We still have Beaujolais in the cellar. None from 2009 any more. However there are several from 2013. These can form the first flight to a late summer tasting.

After three “flawed” wines we settled on Burgundy [ed. duh]. We had a 2010 and a 2011 Roty Marsannay. Right. We opened both. 

The 2010 was delishus. The 2011 was delishus. These Roty wines from Marsannay were a tad more rustic than the Fournier Marsannay slugged down recently. Small point. Both bottles were exhausted enthusiastically. Ikorb noted that the nose on the 2011 “stinks of truffles.” His sniffer is legendary.

One needs a guide to identifying quality Burgs. If you like truffles – or cherries or beets – you will love Burgundy wines however selection is everything. I believe the same can be said of German Rieslings. And Maus will tell us we may apply these same considerations to his special spots [ed. Rhone plus other off the trail regions in France] where he knows exactly what to buy.
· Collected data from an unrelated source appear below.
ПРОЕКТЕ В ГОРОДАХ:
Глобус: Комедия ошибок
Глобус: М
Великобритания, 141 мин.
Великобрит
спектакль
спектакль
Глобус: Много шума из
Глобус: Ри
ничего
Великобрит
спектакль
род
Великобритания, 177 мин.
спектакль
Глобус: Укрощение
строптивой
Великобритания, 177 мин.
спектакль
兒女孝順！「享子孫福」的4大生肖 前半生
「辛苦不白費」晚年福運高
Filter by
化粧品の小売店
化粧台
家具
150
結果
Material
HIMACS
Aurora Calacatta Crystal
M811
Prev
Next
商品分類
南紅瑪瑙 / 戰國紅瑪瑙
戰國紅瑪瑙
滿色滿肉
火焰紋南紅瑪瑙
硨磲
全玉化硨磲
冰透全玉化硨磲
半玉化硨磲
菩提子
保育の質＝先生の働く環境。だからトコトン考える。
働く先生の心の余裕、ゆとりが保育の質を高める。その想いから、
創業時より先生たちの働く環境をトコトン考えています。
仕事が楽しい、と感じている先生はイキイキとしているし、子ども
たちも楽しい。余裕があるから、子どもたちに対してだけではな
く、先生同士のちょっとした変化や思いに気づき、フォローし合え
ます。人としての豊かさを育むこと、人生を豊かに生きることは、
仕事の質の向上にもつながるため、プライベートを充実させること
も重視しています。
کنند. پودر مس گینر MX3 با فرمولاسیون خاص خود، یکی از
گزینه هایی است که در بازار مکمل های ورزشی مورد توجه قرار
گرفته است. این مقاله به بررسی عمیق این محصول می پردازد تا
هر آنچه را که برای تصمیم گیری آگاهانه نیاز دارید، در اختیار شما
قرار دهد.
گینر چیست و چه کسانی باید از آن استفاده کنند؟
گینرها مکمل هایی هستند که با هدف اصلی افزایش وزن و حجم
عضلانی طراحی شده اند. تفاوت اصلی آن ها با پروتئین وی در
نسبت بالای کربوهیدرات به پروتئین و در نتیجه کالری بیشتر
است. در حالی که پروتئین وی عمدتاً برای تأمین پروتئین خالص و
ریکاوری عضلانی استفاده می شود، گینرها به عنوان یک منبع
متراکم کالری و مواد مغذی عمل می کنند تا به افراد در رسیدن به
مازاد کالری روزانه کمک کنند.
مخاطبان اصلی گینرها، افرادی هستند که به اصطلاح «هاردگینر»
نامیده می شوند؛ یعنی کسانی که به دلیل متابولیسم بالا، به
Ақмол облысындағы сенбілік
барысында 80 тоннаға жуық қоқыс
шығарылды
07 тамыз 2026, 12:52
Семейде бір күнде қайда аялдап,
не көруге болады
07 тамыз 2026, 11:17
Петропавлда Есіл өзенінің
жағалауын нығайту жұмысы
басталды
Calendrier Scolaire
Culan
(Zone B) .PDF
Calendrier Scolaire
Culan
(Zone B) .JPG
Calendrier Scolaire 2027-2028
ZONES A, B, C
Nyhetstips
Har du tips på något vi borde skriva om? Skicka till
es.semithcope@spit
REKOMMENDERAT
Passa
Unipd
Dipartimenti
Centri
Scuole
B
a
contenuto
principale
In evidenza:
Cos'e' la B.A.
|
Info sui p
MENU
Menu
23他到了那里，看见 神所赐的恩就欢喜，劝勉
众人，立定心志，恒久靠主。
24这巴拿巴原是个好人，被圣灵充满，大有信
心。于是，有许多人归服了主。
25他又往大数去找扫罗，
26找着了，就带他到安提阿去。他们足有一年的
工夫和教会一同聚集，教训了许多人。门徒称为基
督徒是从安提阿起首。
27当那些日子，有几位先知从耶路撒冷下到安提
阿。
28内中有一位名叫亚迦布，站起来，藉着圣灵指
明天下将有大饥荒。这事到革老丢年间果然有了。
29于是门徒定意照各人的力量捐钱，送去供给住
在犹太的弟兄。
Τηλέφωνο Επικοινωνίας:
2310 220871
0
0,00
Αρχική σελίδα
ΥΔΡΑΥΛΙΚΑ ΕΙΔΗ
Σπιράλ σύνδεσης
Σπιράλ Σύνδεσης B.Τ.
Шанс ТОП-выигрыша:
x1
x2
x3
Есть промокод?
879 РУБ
Wait! One more lesson learned. Start with the highest quality when filing your cellar; not from the bottom. Andrew Friedman chose not to replace his GM who left for the Giants [ed. nice job there]. Instead he split the job of one technocrat among three others. Expect to see postseason analysis of that failure–to–fulfill. Astros in 6…again. However I actually hope the Dodgers prevail so there will never be another World Series trophy wine like this one below.

8 Comments

  1. Wavatar
    igty says:

    IGTY confirms plenty of good vino to mooch in TBoY cellar.

  2. Wavatar
    Mouse says:

    Calif pinot peaks at 5 years. Bravo Bacchus!

  3. Wavatar
    igty says:

    I can vouch for the Marsannay. It was so tasty I bought some 2015 stuff for myself. Sadly I don’t know when I’ll again be able to raid TBoW’s cellar. I hope I’m the only mooch who knows his location.

  4. Wavatar
    Mous4 says:

    For CA pinot look no further than Anderson Valley/Mendocino. Marsannay and Fixin are sucker bets. No fruit there.